The basic characteristics of the programme are summarized below:

  • Stuttering simulation through the actions of Lexipontix, the central figure of the treatment programme
    Lexipontix
    tries to intrude in the “factory of mind” in order to “invade“ the factory or “sabotage” the factory machines: “The machine of thoughts”, the “lab of emotions”, the “body sensors” and the “machine of actions and words”. The “control centre” of the factory is the central control panel of all the machines. It receives and sends information to them and regulates their functioning, production and interrelation. Therapy aims to empower the child to gain, retain, maintain or regain control over the “control center” of the factory.  In this way Lexipontix is kept under control and his invasions have no significant impact on the functioning of the factory of mind.
    Like Superheroes, the child uses powers/tools gained from therapy to counter day-to-day threats namely the experience of stuttering and to combat threats against humanity (that is his own shelf) by super villains, such as the moments of stuttering themselves. Often, one of these super villains will be the superhero's archenemy that is represented in our theme by “Lexipontix”. Most super-heroes have a supporting cast of recurring characters or superhero teams, friends or co-workers. This, in our case is the therapeutic alliance, which gradually gains ground, successfully participating in missions as the treatment progresses
  • Short therapy duration
    The programme develops in two phases. Phase A lasts for 12 weeks. Then progress is assessed and additional therapy may be proposed according to individual needs in phase B. The completion of Phase A of the program in just 12 weekly sessions give impetus of change in a relatively short period of time. After treatment, child and parents have learnt how to manage emotions and speech. Gradual withdrawal consolidates the change achieved.
  • Structured Programme
    The programme consists of a core structure and several optional modules. Modules are distinct entities of inter-related clinical tools and practices adjacent to the core structure. This adaptable modular structure provides the programme with the necessary flexibility to meet individual needs
     
  • Motivation & Empowerment of the whole family
    By engaging parents in therapy, the generalization of the results in everyday life of the child is ensured. Moreover, parental support in helping their child's attempts and the management of emotions , attitudes and behaviors of parents about their child's stuttering are achieved. Family communication strategies are reorganized and upgraded as a result of intervention. 
  • Child is the regulator
    Child is placed in the center of treatment, becoming a super-hero. Alliances are formed, extended and strengthened. Child is taking charge of his speech and guides people around him in ways that help communication management
  • Emphasis on functional communication
    Speech tools are used for speech fluency but only in a meaningful and functional way to serve communication needs
  • Super-hero & Game
    Kids and parents love treatment. Module board games, missions, experiments and allies give rise, role, progressive structure and motivation to the child to participate and achieve targeted change. Parents are strengthened assuming the role of the "ally" alongside their child.
     
At the moment, the treatment program is successfully implemented by the developers and their therapist teams in ΚΕΘΤ and EYLEGEIN. Manual publication is not yet available.

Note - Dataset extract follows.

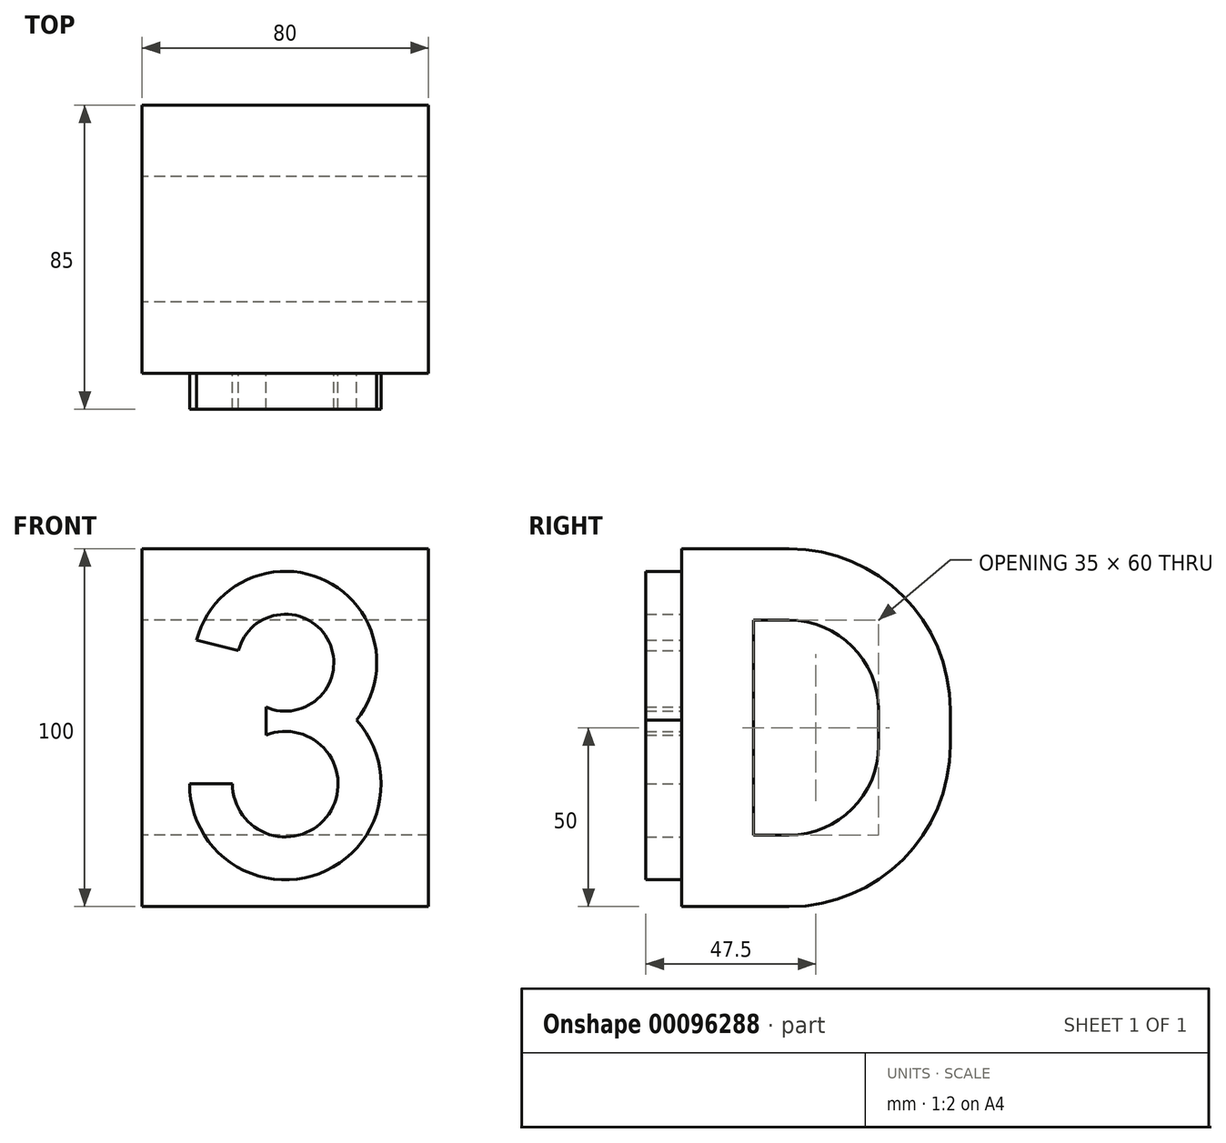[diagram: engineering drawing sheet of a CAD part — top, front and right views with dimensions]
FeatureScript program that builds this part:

Free access to the programme may be possible in the future by ensuring funding to develop a free web application.

The process of setting up workshops for other therapists is running.

Single subject studies have been conducted. Preliminary results of clinical effectiveness are very encouraging. The next step is to implement therapy with more children and families to document outcomes. Data is consistently collected and more evidence on the effectiveness of the programme will be soon available.